18. A software program accessible through the Internet that performs multistage analysis which comprises comparison of digitized quantitative data for each sample in a biological image containing positionally defined information for a plurality of samples.

19. The software of claim 18 further comprising means for quantitating the data for each sample.

20. The software of claim 19 wherein the software quantitates the intensity and size of each sample.

21. The software of claim 19 wherein the software compares the quantitative value for each sample with the quantitative value of one or more controls.

22. The software of claim 20 wherein the software comprises means selected from the group consisting of data capture, data quantitation, data analysis, and data storage.

23. The software of claim 18 wherein the software further comprises means for removing background based on negative controls.

24. The software of claim 18 wherein the software further comprises means for averaging or adjusting intensities as a function of the number of the biological images.

25. The software of claim 18 wherein the software further comprises means for generating reports.

26. The software of claim 18 wherein the software further comprises means for storing data.

27. A system for providing data analysis of a biological image containing positionally defined information for a plurality of samples comprising:

means for accessing the Internet, and

a software program for performing multistage analysis which comprises comparison of digitized quantitative data for each sample, wherein the software program can be accessed through the Internet.
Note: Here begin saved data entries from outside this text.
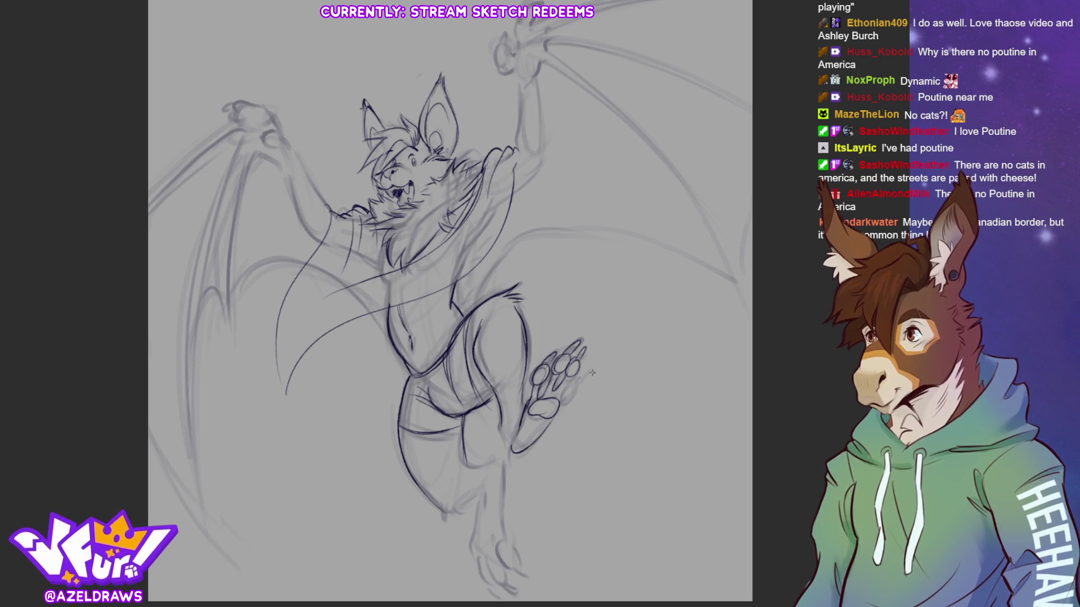
mouse_move(574, 379)
left_mouse_down()
mouse_move(582, 391)
mouse_move(562, 388)
mouse_move(562, 406)
mouse_move(573, 397)
mouse_move(563, 412)
left_mouse_up()
mouse_move(575, 378)
left_mouse_down()
mouse_move(585, 368)
mouse_move(591, 382)
left_mouse_up()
28. The system of claim 27 further comprising means for scanning and digitizing the biological image.

29. The system of claim 28 wherein the means for scanning and digitizing the biological image is a document scanner interfaceable with a computer, having a resolution of at least 1200 dpi.

30. The system of claim 27 further comprising software means for quantitating the data for each sample.

31. The system of claim 30 wherein the software quantitates the intensity and size of each sample.

32. The system of claim 27 wherein the software compares the quantitative value for each sample with the quantitative value of one or more controls.

33. The system of claim 27 wherein the biological image comprises a plurality of samples on a microarray.

34. The system of claim 27 wherein the biological images are selected from the group consisting of immunoassays, dot blots, Northern assays, Southern assays, Western assays, and electrophoretic gels.

35. The system of claim 27 wherein the software further comprises means for generating reports.

36. The system of claim 27 wherein the software program further comprises means for storing data.